Now let's define some functions to help us work with symbol table entries. In the same file (
symtab.c
), add the following function:
struct symtab_entry_s *add_to_symtab(char *symbol)
{
    if(!symbol || symbol[0] == '\0')
    {
        return NULL;
    }

    struct symtab_s *st = symtab_stack.local_symtab;
    struct symtab_entry_s *entry = NULL;

    if((entry = do_lookup(symbol, st)))
    {
        return entry;
    }

    entry = malloc(sizeof(struct symtab_entry_s));

    if(!entry)
    {
        fprintf(stderr, "fatal error: no memory for new symbol table entry\n");
        exit(EXIT_FAILURE);
    }

    memset(entry, 0, sizeof(struct symtab_entry_s));
    entry->name = malloc(strlen(symbol)+1);

    if(!entry->name)
    {
        fprintf(stderr, "fatal error: no memory for new symbol table entry\n");
        exit(EXIT_FAILURE);
    }

    strcpy(entry->name, symbol);

    if(!st->first)
    {
        st->first      = entry;
        st->last       = entry;
    }
    else
    {
        st->last->next = entry;
        st->last       = entry;
    }

    return entry;
}
This function adds a new entry to the local symbol table. Remember, at the beginning of this lesson, I've said that each entry must have a unique key, which is the name we give to the shell variable or function. To ensure this uniqueness, we first check to see if an entry exists with the given name, by calling
do_lookup()
(which we'll define in a minute).
If an entry with the given name exists, we simply return the existing entry, without adding a new one. Otherwise, we add the entry, set its name, and adjust the symbol table's pointers.
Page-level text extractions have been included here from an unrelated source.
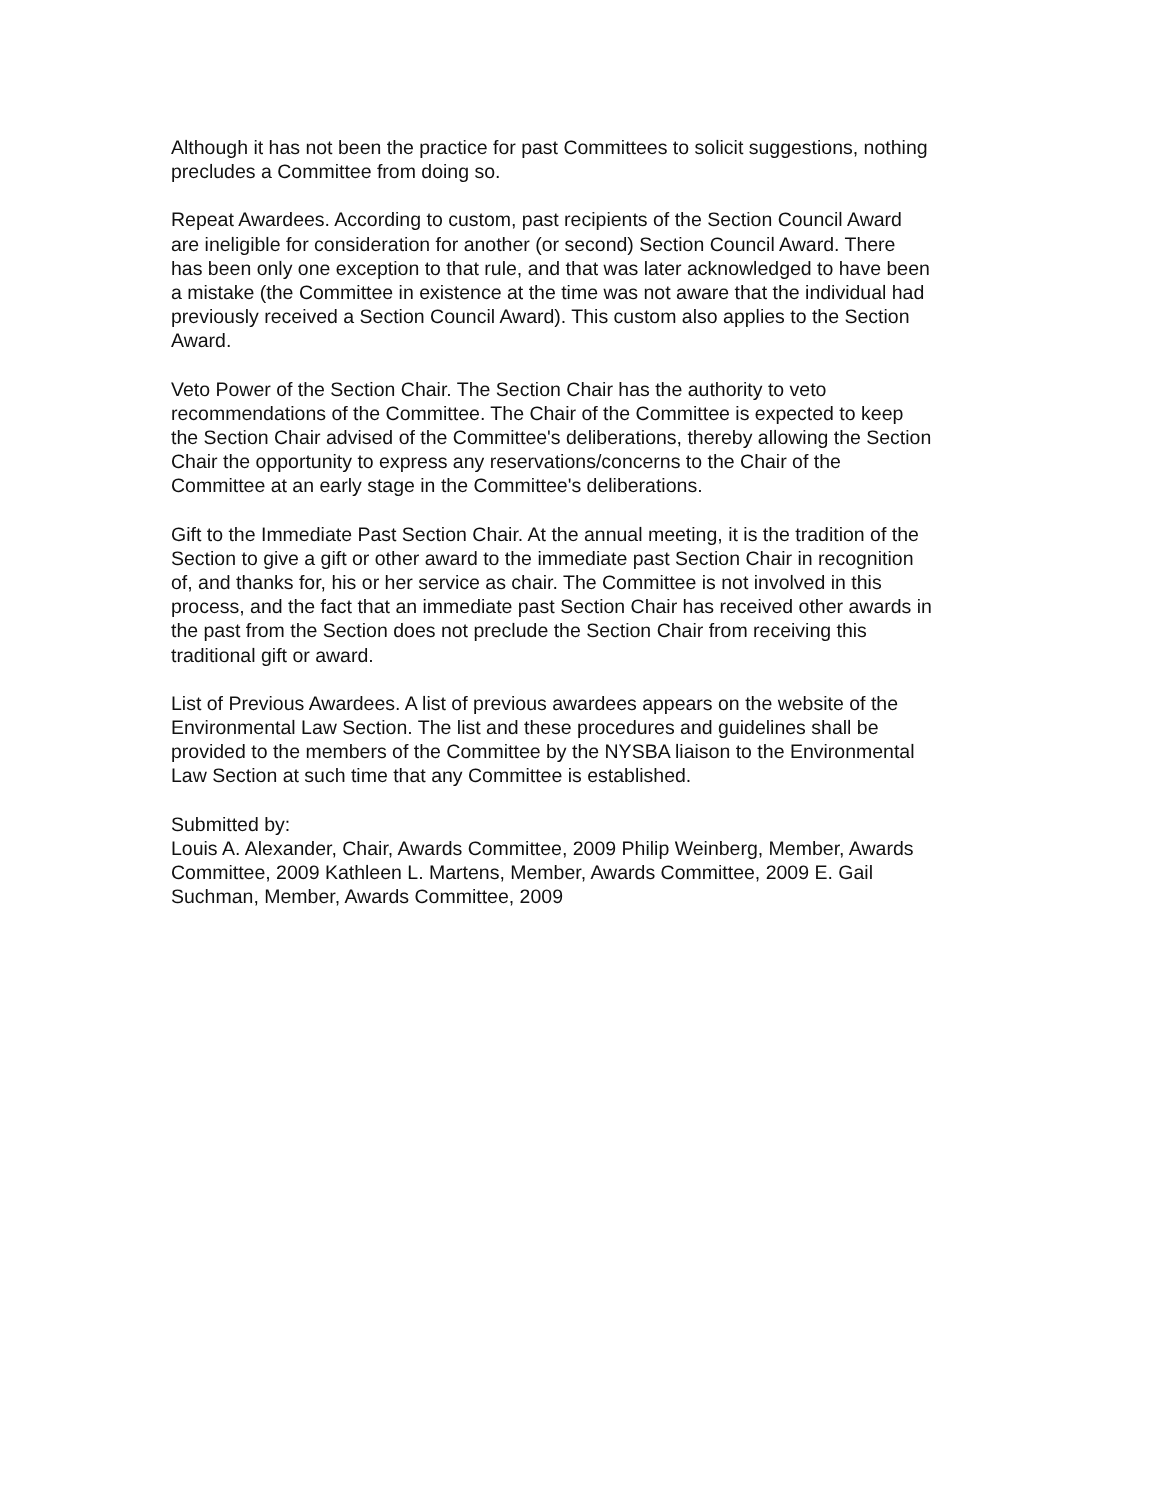Although it has not been the practice for past Committees to solicit suggestions, nothing precludes a Committee from doing so.
Repeat Awardees. According to custom, past recipients of the Section Council Award are ineligible for consideration for another (or second) Section Council Award. There has been only one exception to that rule, and that was later acknowledged to have been a mistake (the Committee in existence at the time was not aware that the individual had previously received a Section Council Award). This custom also applies to the Section Award.
Veto Power of the Section Chair. The Section Chair has the authority to veto recommendations of the Committee. The Chair of the Committee is expected to keep the Section Chair advised of the Committee's deliberations, thereby allowing the Section Chair the opportunity to express any reservations/concerns to the Chair of the Committee at an early stage in the Committee's deliberations.
Gift to the Immediate Past Section Chair. At the annual meeting, it is the tradition of the Section to give a gift or other award to the immediate past Section Chair in recognition of, and thanks for, his or her service as chair. The Committee is not involved in this process, and the fact that an immediate past Section Chair has received other awards in the past from the Section does not preclude the Section Chair from receiving this traditional gift or award.
List of Previous Awardees. A list of previous awardees appears on the website of the Environmental Law Section. The list and these procedures and guidelines shall be provided to the members of the Committee by the NYSBA liaison to the Environmental Law Section at such time that any Committee is established.
Submitted by: Louis A. Alexander, Chair, Awards Committee, 2009 Philip Weinberg, Member, Awards Committee, 2009 Kathleen L. Martens, Member, Awards Committee, 2009 E. Gail Suchman, Member, Awards Committee, 2009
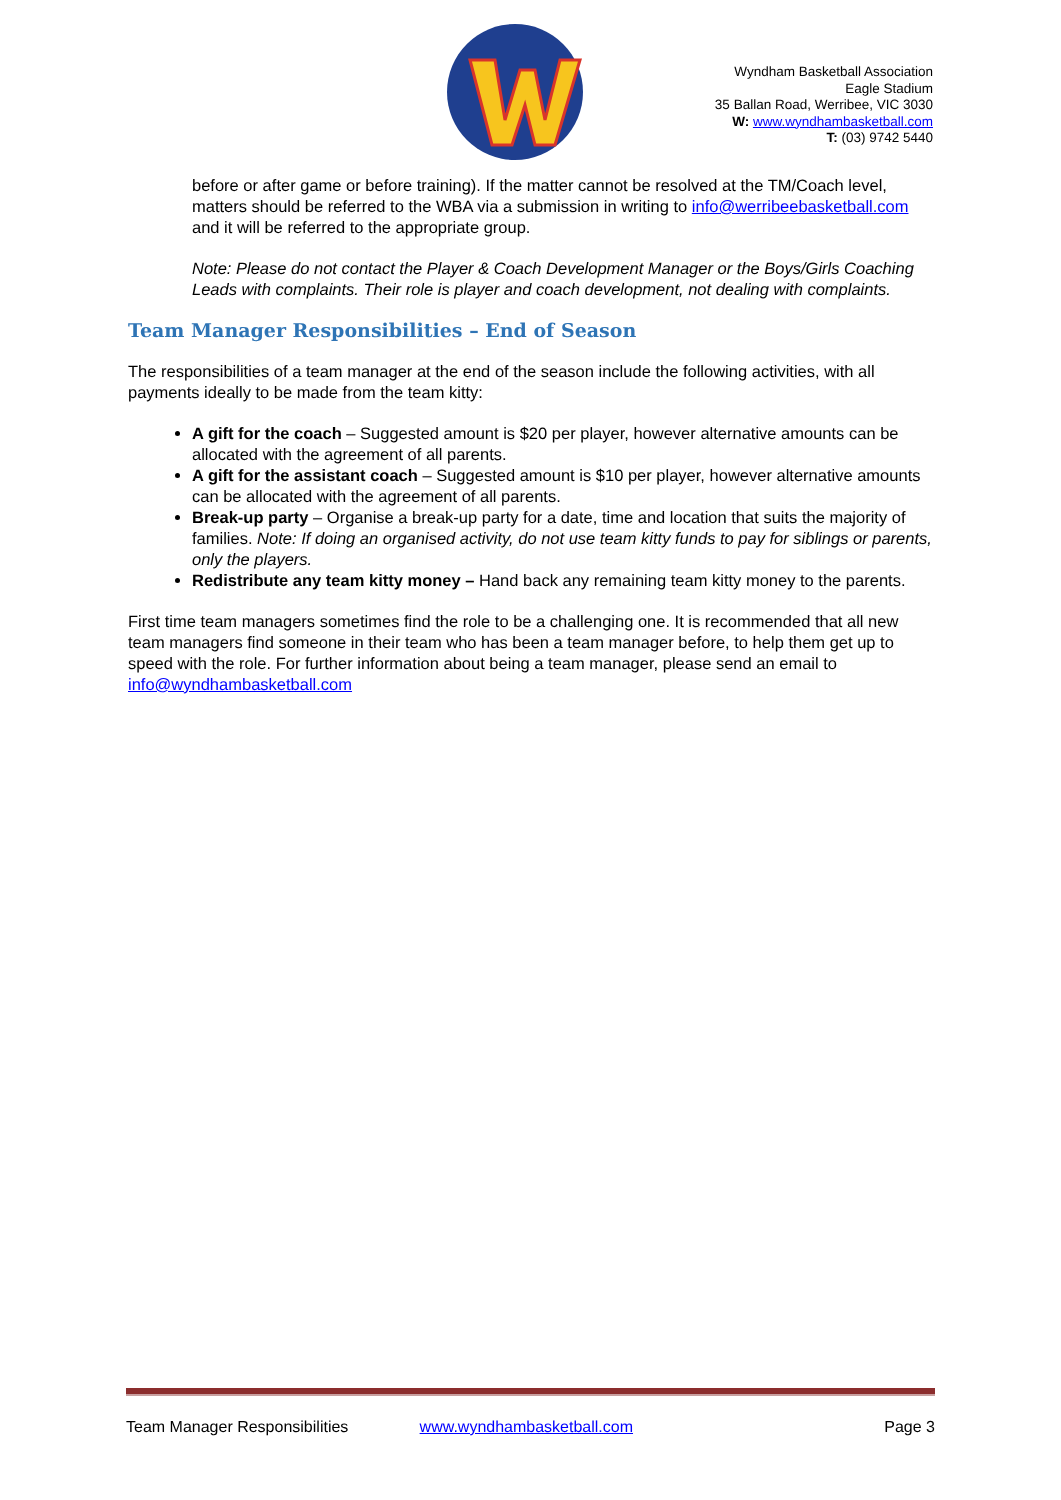Wyndham Basketball Association
Eagle Stadium
35 Ballan Road, Werribee, VIC 3030
W: www.wyndhambasketball.com
T: (03) 9742 5440
before or after game or before training). If the matter cannot be resolved at the TM/Coach level, matters should be referred to the WBA via a submission in writing to info@werribeebasketball.com and it will be referred to the appropriate group.
Note: Please do not contact the Player & Coach Development Manager or the Boys/Girls Coaching Leads with complaints. Their role is player and coach development, not dealing with complaints.
Team Manager Responsibilities – End of Season
The responsibilities of a team manager at the end of the season include the following activities, with all payments ideally to be made from the team kitty:
A gift for the coach – Suggested amount is $20 per player, however alternative amounts can be allocated with the agreement of all parents.
A gift for the assistant coach – Suggested amount is $10 per player, however alternative amounts can be allocated with the agreement of all parents.
Break-up party – Organise a break-up party for a date, time and location that suits the majority of families. Note: If doing an organised activity, do not use team kitty funds to pay for siblings or parents, only the players.
Redistribute any team kitty money – Hand back any remaining team kitty money to the parents.
First time team managers sometimes find the role to be a challenging one. It is recommended that all new team managers find someone in their team who has been a team manager before, to help them get up to speed with the role. For further information about being a team manager, please send an email to info@wyndhambasketball.com
Team Manager Responsibilities www.wyndhambasketball.com Page 3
Lastly, we return the newly added entry.
The next function does the opposite work, i.e. it removes the symbol table entry whose key matches the given name:
int rem_from_symtab(struct symtab_entry_s *entry, struct symtab_s *symtab)
{
    int res = 0;
    if(entry->val)
    {
        free(entry->val);
    }

    if(entry->func_body)
    {
        free_node_tree(entry->func_body);
    }

    free(entry->name);

    if(symtab->first == entry)
    {
        symtab->first = symtab->first->next;

        if(symtab->last == entry)
        {
            symtab->last = NULL;
        }
        res = 1;
    }
    else
    {
        struct symtab_entry_s *e = symtab->first;
        struct symtab_entry_s *p = NULL;

        while(e && e != entry)
        {
            p = e;
            e = e->next;
        }

        if(e == entry)
        {
            p->next = entry->next;
            res = 1;
        }
    }

    free(entry);
    return res;
}
This function frees the memory used by the entry, and adjusts the linked list pointers to remove the entry from the symbol table.
To perform lookup (i.e., search for a variable with the given name), we need to define the following function in the same file:
struct symtab_entry_s *do_lookup(char *str, struct symtab_s *symtable)
{
    if(!str || !symtable)
    {
        return NULL;
    }

    struct symtab_entry_s *entry = symtable->first;

    while(entry)
    {
        if(strcmp(entry->name, str) == 0)
        {
            return entry;
        }
        entry = entry->next;
    }

    return NULL;
}
This function searches the given symbol table, starting with the first entry. If the entry's key matches the variable name we're looking for, the function returns the entry.
Otherwise, the function follows the linked list pointers to look at each entry, in turn, until we find an entry whose key matches our desired name. If no match is found, we return
NULL
.
Next, add the following function:
struct symtab_entry_s *get_symtab_entry(char *str)
{
    int i = symtab_stack.symtab_count-1;

    do
    {
        struct symtab_s *symtab = symtab_stack.symtab_list[i];
        struct symtab_entry_s *entry = do_lookup(str, symtab);

        if(entry)
        {
            return entry;
        }

    } while(--i >= 0);

    return NULL;
}
This function searches for a symbol table entry whose key matches the given name. This might seem redundant at first, as we've already defined the
do_lookup()
function to search the local symbol table. The difference here is that
get_symtab_entry()
searches the whole stack, starting with the local symbol table. At the moment, this distinction is not important, as our local and global symbol tables refer to the one and same table.
It is only when we talk about shell functions and script files that you'll appreciate what this function does (so hang tight in there!).
Lastly, add the following function:
void symtab_entry_setval(struct symtab_entry_s *entry, char *val)
{
    if(entry->val)
    {
        free(entry->val);
    }

    if(!val)
    {
        entry->val = NULL;
    }
    else
    {
        char *val2 = malloc(strlen(val)+1);

        if(val2)
        {
            strcpy(val2, val);
        }
        else
        {
            fprintf(stderr, "error: no memory for symbol table entry's value\n");
        }

        entry->val = val2;
    }
}
This function frees the memory used to store the old entry's value (if one exists). It then creates a copy of the new value and stores it in the symbol table entry.
That's it for the symbol table functions. Now let's write some functions to help us work with the symbol table stack.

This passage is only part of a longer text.